* _Aim of the exercise_
Any images in the records should be skipped; transcribe the rest exactly.

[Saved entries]
┌──

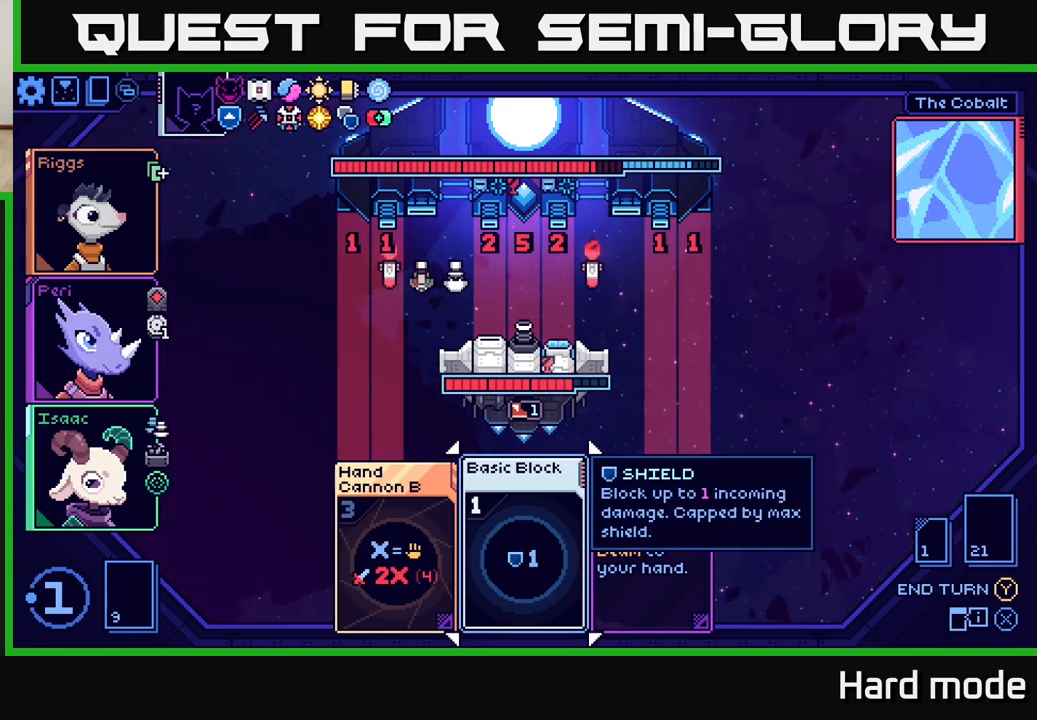
{"buttons": [], "left_stick": "center", "events": [[50, "left_stick", "right"], [217, "left_stick", "center"], [333, "left_stick", "left"], [500, "left_stick", "center"]]}
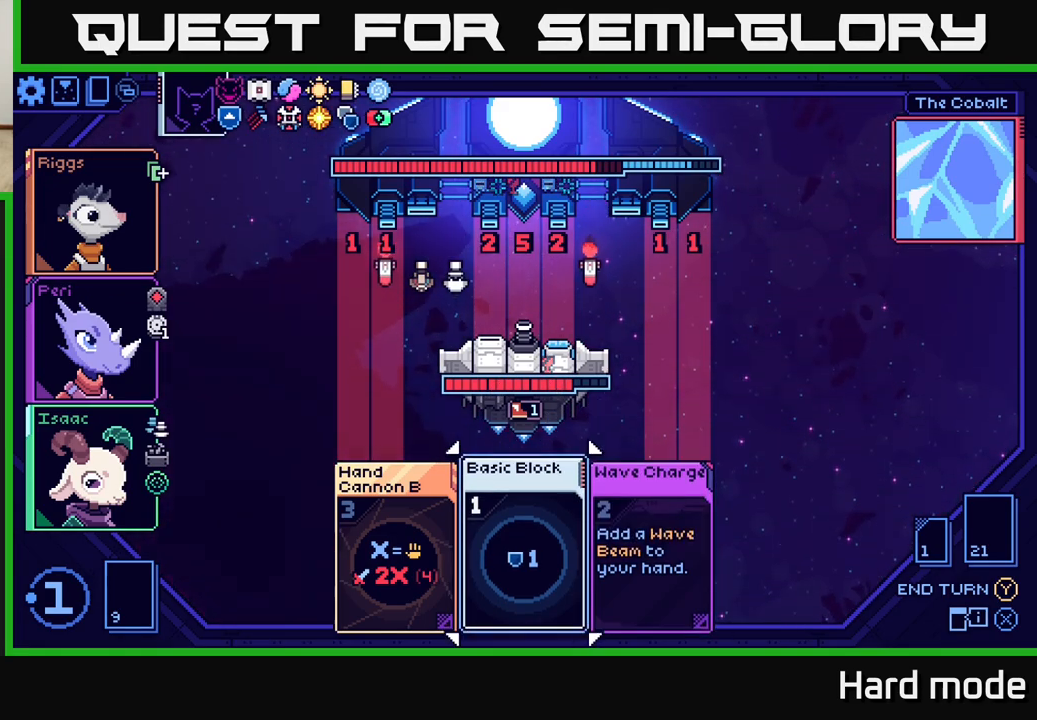
{"buttons": [], "left_stick": "center", "events": []}
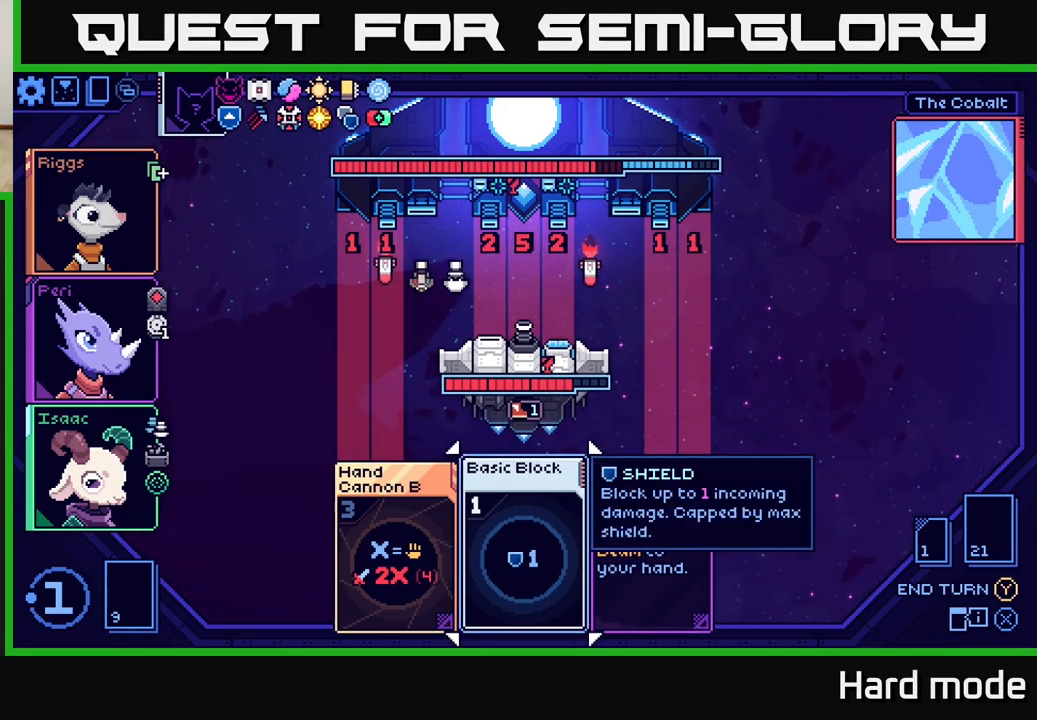
{"buttons": [], "left_stick": "left", "events": [[367, "left_stick", "left"]]}
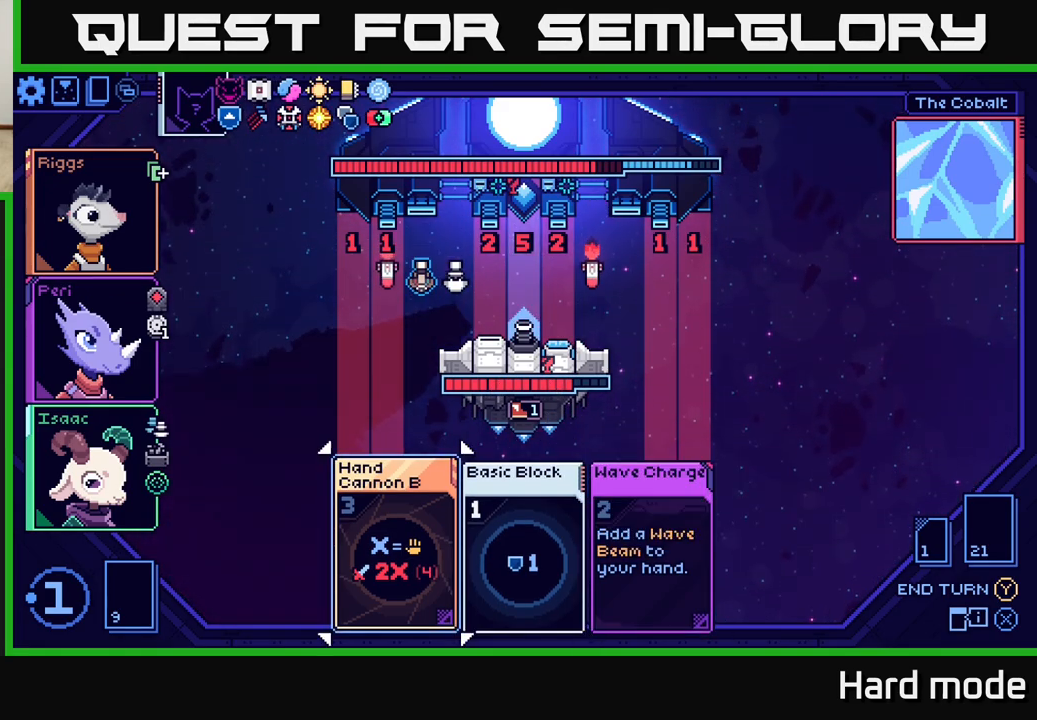
{"buttons": [], "left_stick": "right", "events": [[50, "left_stick", "center"], [500, "left_stick", "right"]]}
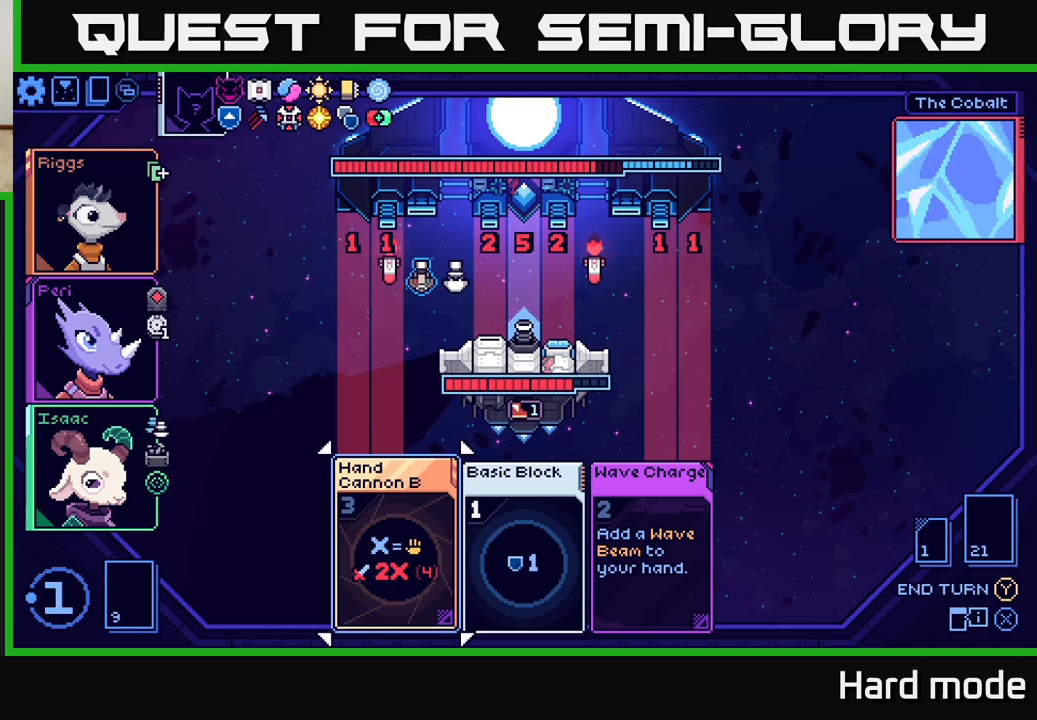
{"buttons": [], "left_stick": "right", "events": [[217, "left_stick", "center"], [333, "left_stick", "right"]]}
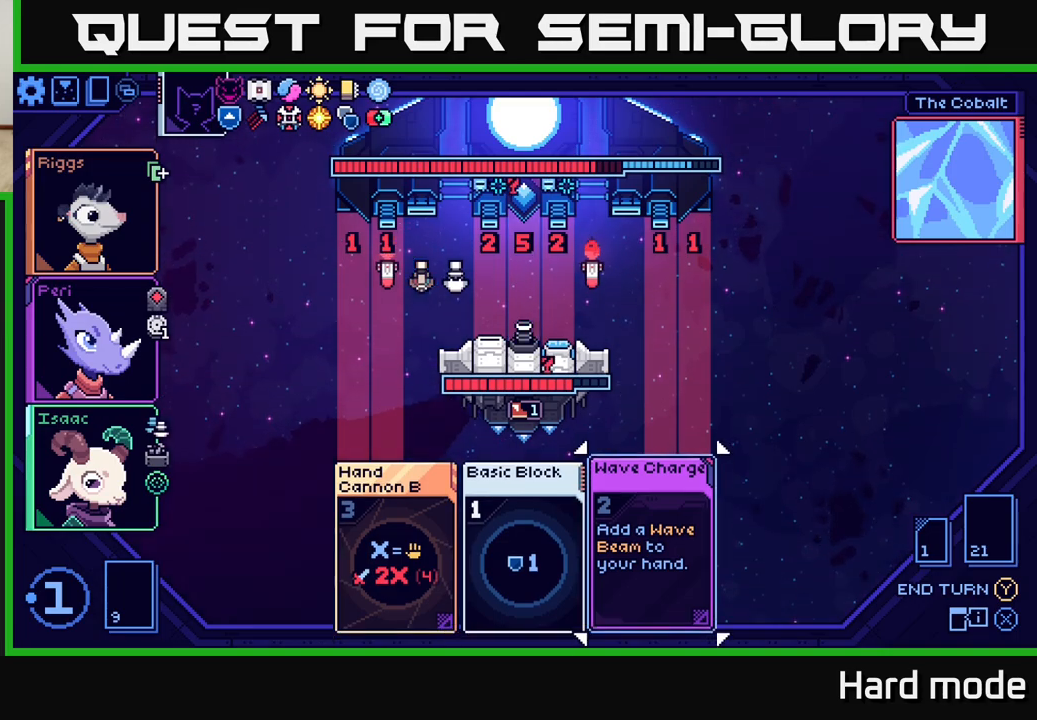
{"buttons": [], "left_stick": "left", "events": [[17, "left_stick", "center"], [417, "left_stick", "left"]]}
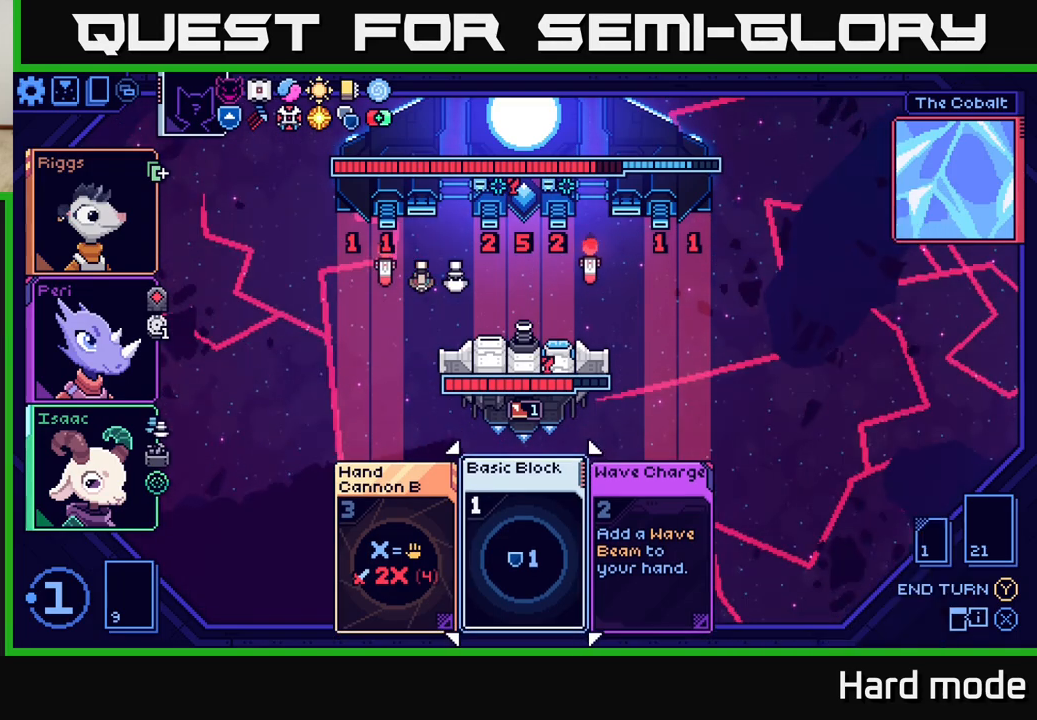
{"buttons": [], "left_stick": "center", "events": [[100, "left_stick", "center"]]}
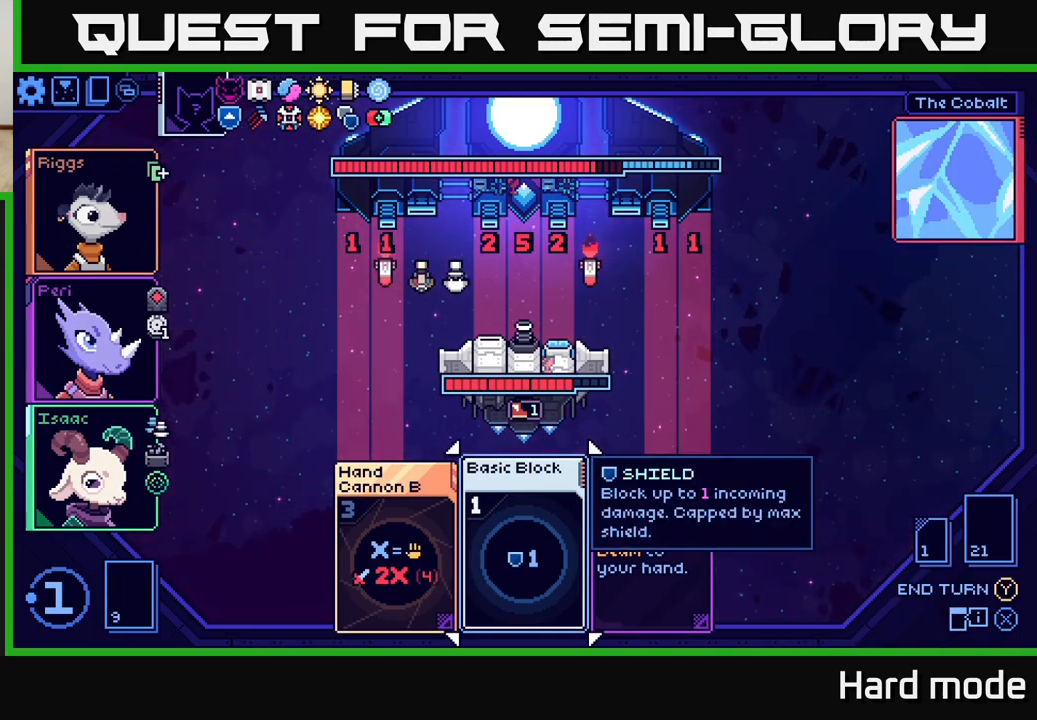
{"buttons": [], "left_stick": "center", "events": []}
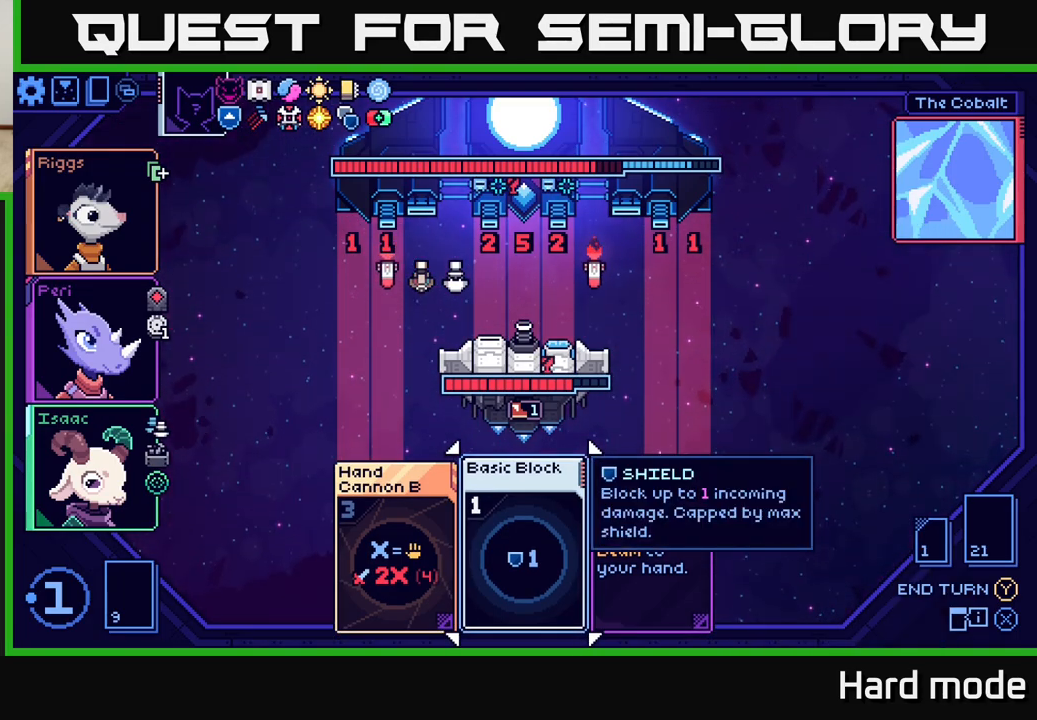
{"buttons": [], "left_stick": "center", "events": []}
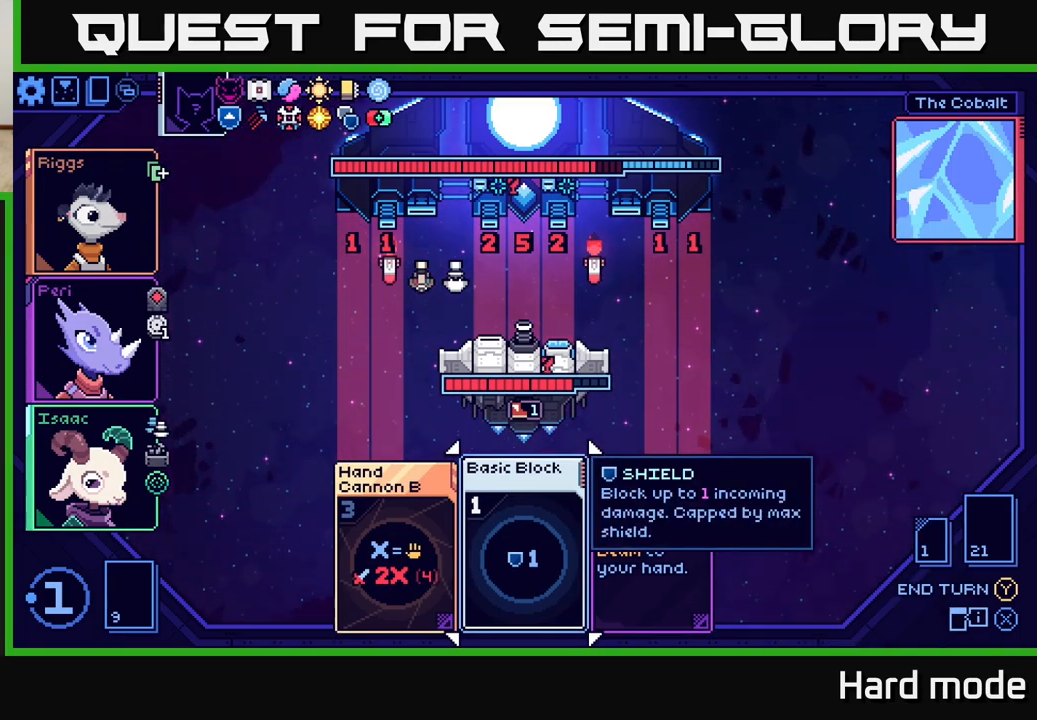
{"buttons": [], "left_stick": "center", "events": []}
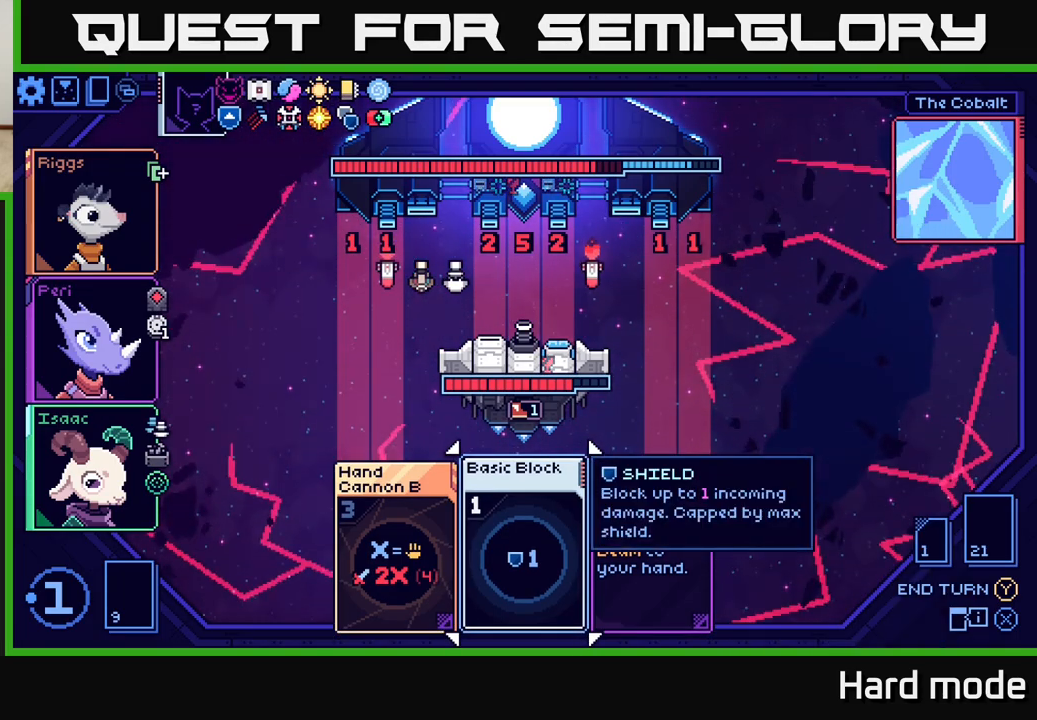
{"buttons": [], "left_stick": "center", "events": [[300, "A", "down"], [417, "A", "up"]]}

└──

* _Answer to this exercise_
{"buttons": [], "left_stick": "center", "events": [[50, "left_stick", "right"], [217, "left_stick", "center"], [333, "left_stick", "left"], [500, "left_stick", "center"]]}
{"buttons": [], "left_stick": "center", "events": []}
{"buttons": [], "left_stick": "left", "events": [[367, "left_stick", "left"]]}
{"buttons": [], "left_stick": "right", "events": [[50, "left_stick", "center"], [500, "left_stick", "right"]]}
{"buttons": [], "left_stick": "right", "events": [[217, "left_stick", "center"], [333, "left_stick", "right"]]}
{"buttons": [], "left_stick": "left", "events": [[17, "left_stick", "center"], [417, "left_stick", "left"]]}
{"buttons": [], "left_stick": "center", "events": [[100, "left_stick", "center"]]}
{"buttons": [], "left_stick": "center", "events": []}
{"buttons": [], "left_stick": "center", "events": []}
{"buttons": [], "left_stick": "center", "events": []}
{"buttons": [], "left_stick": "center", "events": [[300, "A", "down"], [417, "A", "up"]]}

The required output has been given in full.